Now, it might be a hard book to read, there is a ton going on, many pieces to fall in place, but is it worth it? Should you try to figure out if this is a book for you? Absolutely, give it a shot and keep in mind that you will have to just take the story as it comes. There’s no hand holding and no spoon feeding for the reader. For those that can handle the way Erikson unfolds the story, it is a very fun read and I can understand why it has such a large set of devoted readers. It features war, spies, assassins, magic, and oh yeah, meddling gods. You can’t forget about them. I also really enjoyed the range of characters. There is so much in this book that makes it worth reading, that it seems to me, you have to at least try.



  • Nathan January 21, 2014 at 9:58 pm

    Before I read a lot of fantasy I tried to read this and failed miserably. But I picked it up last year and wondered why I had so many problems the first time; it really doesn’t do anything more complex that several other series I have tried.

    I enjoyed it quite a bit despite some silliness in the over-the-top nature, but somehow have never quite got around to grabbing the second book.

    • Lisa (@TenaciousReader) January 22, 2014 at 10:23 am

      What? Did you just call a book with a possessed puppet silly and over the top? *shakes head* 😉

      I don’t plan on going straight into book 2, will see if I get motivated to pick it up and continue the series or not.

  • Hanna @TheWaystoneOwl February 2, 2014 at 8:45 pm

    Wow, sounds different from the usual fantasy books I read, which have quite a bit of info dumps in some places.

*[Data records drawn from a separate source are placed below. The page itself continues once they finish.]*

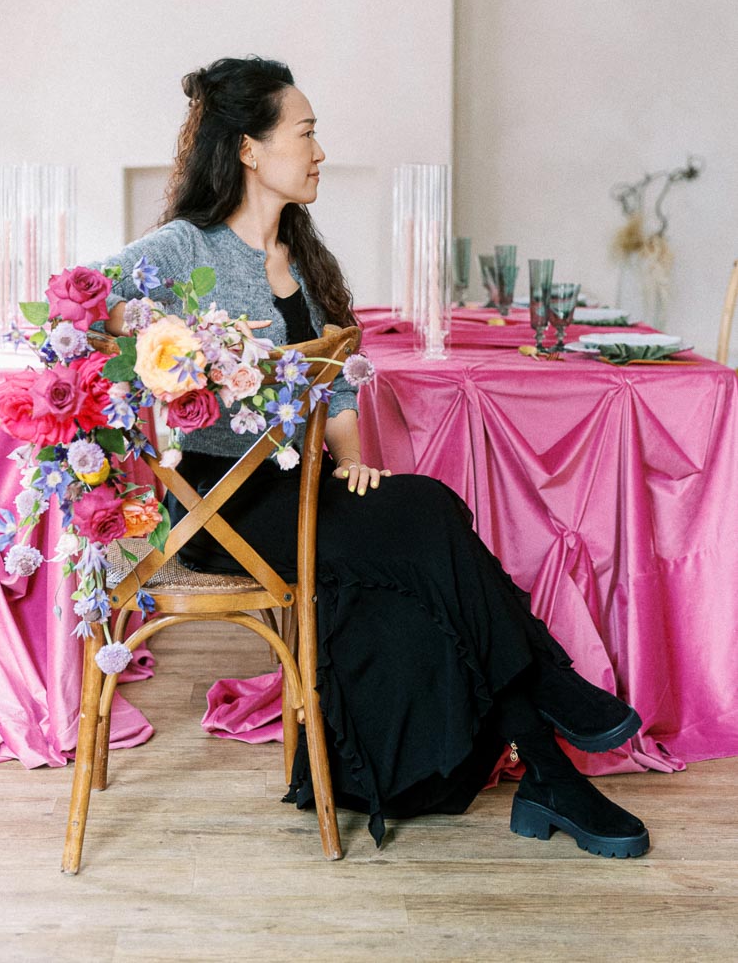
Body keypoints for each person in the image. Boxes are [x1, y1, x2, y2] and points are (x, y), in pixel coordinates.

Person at [96, 56, 650, 858]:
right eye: (307, 131)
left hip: (300, 484)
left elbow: (340, 386)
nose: (320, 150)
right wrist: (170, 337)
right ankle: (551, 700)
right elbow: (78, 296)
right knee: (431, 512)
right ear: (251, 149)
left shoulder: (300, 255)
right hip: (222, 503)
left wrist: (352, 457)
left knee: (424, 528)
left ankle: (549, 774)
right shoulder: (187, 248)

Sounds interesting. Great review!

  • Tina Glayzer May 17, 2014 at 12:33 pm

    I absolutely hate it when movies do this no back story crud, but when books do it I find I am much more patient! Maybe because I know the book has as much time as it needs to develop the story and if you just wait it out, it will be put together in the end. In movies they seem to always try to cram way to much into the amount of time they have. Thanks for the heads up, this one is on my reading list!